此处提到的“何梅协定”与“翼察政务委员会”这两个概念,《教学参考书》没有作进一步的具体说明,高一的学生是不太理解的,我们教师也不一定清楚知晓。所以有必要稍作介绍。

《何梅协定》的主要内容是:取消国民党在河北及平津的党部;撤退驻河北的东北军、中央军和宪兵第三团;撤换国民党河北省主席及平津两市市长;取缔河北省的反日团体和反日活动等等。这个协定实际上放弃了华北主权,为两年后日本发动全面侵华战争埋下了更大的隐患。而早在1935年,日本帝国主义策划“华北五省自治”,企图变华北为第二个“满洲国”。通过《秦土协定》和《何梅协定》,日本实现了对冀察两省的控制。国民政府军事委员会北平分会代理委员长何应钦因见华北形势日日复杂,借故溜回南京;行政院北平政务整理委员会委员长黄郛因与二十九军的矛盾也离开北平;河北省主席及平津两市市长也都因《何梅协定》满足日方无理要求而辞职。因此国民政府在华北的统治几乎处于无政府状态,而日本所策动的“华北自治”运动则日渐猖獗。国民政府在日本的逼迫下,下令改变华北的行政体制,于11月26日取消军事委员会北平分会和行政院北平政务整理委员会,于12月18日成立“冀察政务委员会”。这个委员会名义上隶属南京,实际上却为日本所控制。[1](https://www.xing528.com)

因此,当身在青岛的老舍耳闻目睹了这些时势变化后,不禁为北平的存亡而深深担忧。“要落泪了,真想念北平呀!”这意味深长的结尾,有如“曲终收拨当心画”,使人情动于衷,感叹不已。是的,眼看着“我的北平”即将沦陷,作为一个爱国爱北平的知识分子,老舍忧心如焚,寝食难安,思念北平的情感,自然较平日更为强烈。这一声沉甸甸的复杂而矛盾的深情呼唤,充盈着的是一种民族的忧患意识、爱国情怀。它震人心弦,启人深思。艾青说过:“为什么我的眼里满含泪水?因为我对这土地爱得深沉。”我们是不是也可以这样说:为什么老舍的眼里满含泪水?因为他对“我的北平”爱得深沉。

行文至此,本可以结束。但笔者还想再补充一个问题。即:老舍为什么不直接表露自己的这种忧虑,而要故作含蓄,让读者自己去解读?

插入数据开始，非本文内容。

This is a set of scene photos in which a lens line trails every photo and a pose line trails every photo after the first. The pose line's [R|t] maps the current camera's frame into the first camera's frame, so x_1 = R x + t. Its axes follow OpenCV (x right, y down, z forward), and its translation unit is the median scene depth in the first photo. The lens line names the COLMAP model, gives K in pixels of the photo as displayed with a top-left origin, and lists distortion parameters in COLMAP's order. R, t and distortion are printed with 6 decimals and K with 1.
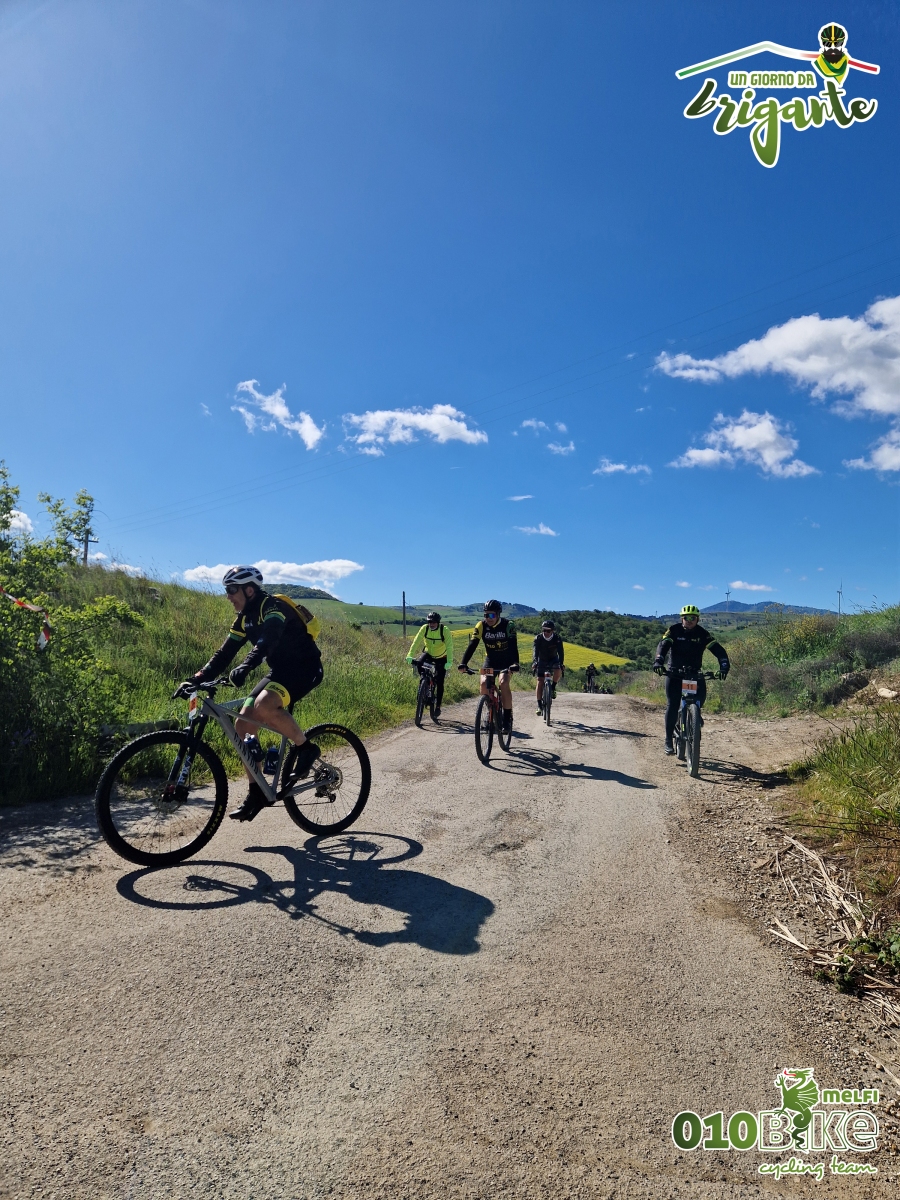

我以为,不是老舍要故弄玄虚。大胆猜测,应该是他不愿意按抒情散文的常规写作模式去直白地写而已。老舍祖居北京,又生养在北京,从小对北京充满感情。后来因时势所迫,孤身在外流寓,所以自然充满对北平的想念之情。如果他是一个普通人,对别人哭诉自己如何想念北平,想念家人,那是很能博取同情,引发共鸣的。但毕竟老舍先生是个“人民艺术家”,他对自己的文章要求极高,直白地抒发这种平常的思乡怀人之情,无疑会使文章落入俗套,流于平淡,从而使文章缺少思想的深度和艺术的高度。所以,老舍采用了一种曲笔抒情、点而不说的间接手法,将真正的情感和写作目的巧妙地隐藏于字里行间的深深的“想”中,由读者自己去揣摩,去品味,去发现,为的是使文章达到一种“曲径通幽”“柳暗花明”的艺术境界。

郑桂华老师在《从〈想北平〉的解读谈“非典型性散文”教学价值的开发》[2]一文中,分析老舍“为何要想北平的理由”时这样说:

说北平是千年古都、历史悠久、名胜众多?这是人人皆知的常识——没有必要这样说。说北平是“我”的老家?但想家是人之常情,一个成名作家、一个大男人说想家,无疑太做作——不好这样说。《想北平》写于抗战全面爆发的1936年,说是因为家乡被日本人占领,作者有爱国热情、有抗日主张才想北平?这个理由又太直露——不想这样说。而真正“想北平”的理由什么都不说,只介绍北平的日常生活及见闻,传达一种“家”的感觉,让读者自己去想,效果岂不更好?至少,从文章写法与作者感受上看,也别有一种意味。

我以为,这样的分析与理解是合情合理的。老舍确实是将北平视作自己的“家”,否则,他怎会采用“我的北平”的写作视角,并浓墨重彩地抒发这种母子般亲密不可分的情感呢?不像我们,生活在“天高皇帝远”的地方,一提起北平就立即想到她是古都,她是中国政治文化中心等而觉得无限神圣,心向往之。作为自小生活在帝王脚下的老舍,对北平的印象,更多的应该是一种“家”的感觉。这是正常的文化地域的心理差异。而家是用来生活的,生活是美好的,美好的东西是珍贵的,它值得人永远怀念和珍惜。

所以,老舍不想别的,只想到了北平最能反映“家”的特色的城市建筑与布局、日常生活及其情趣,还有那些蔬菜、花草和果实等。这些东西,有的是直接描写,有的是比较烘托。细细小小,多多少少,都很琐碎、生活化,但都具有家的温馨,都在老舍的心中刻下了永不褪色的印记。因此,全文“想”的基调就不大可能是高昂激越、直白浅显的,所以只能采用含蓄婉转的手法加以艺术地表达。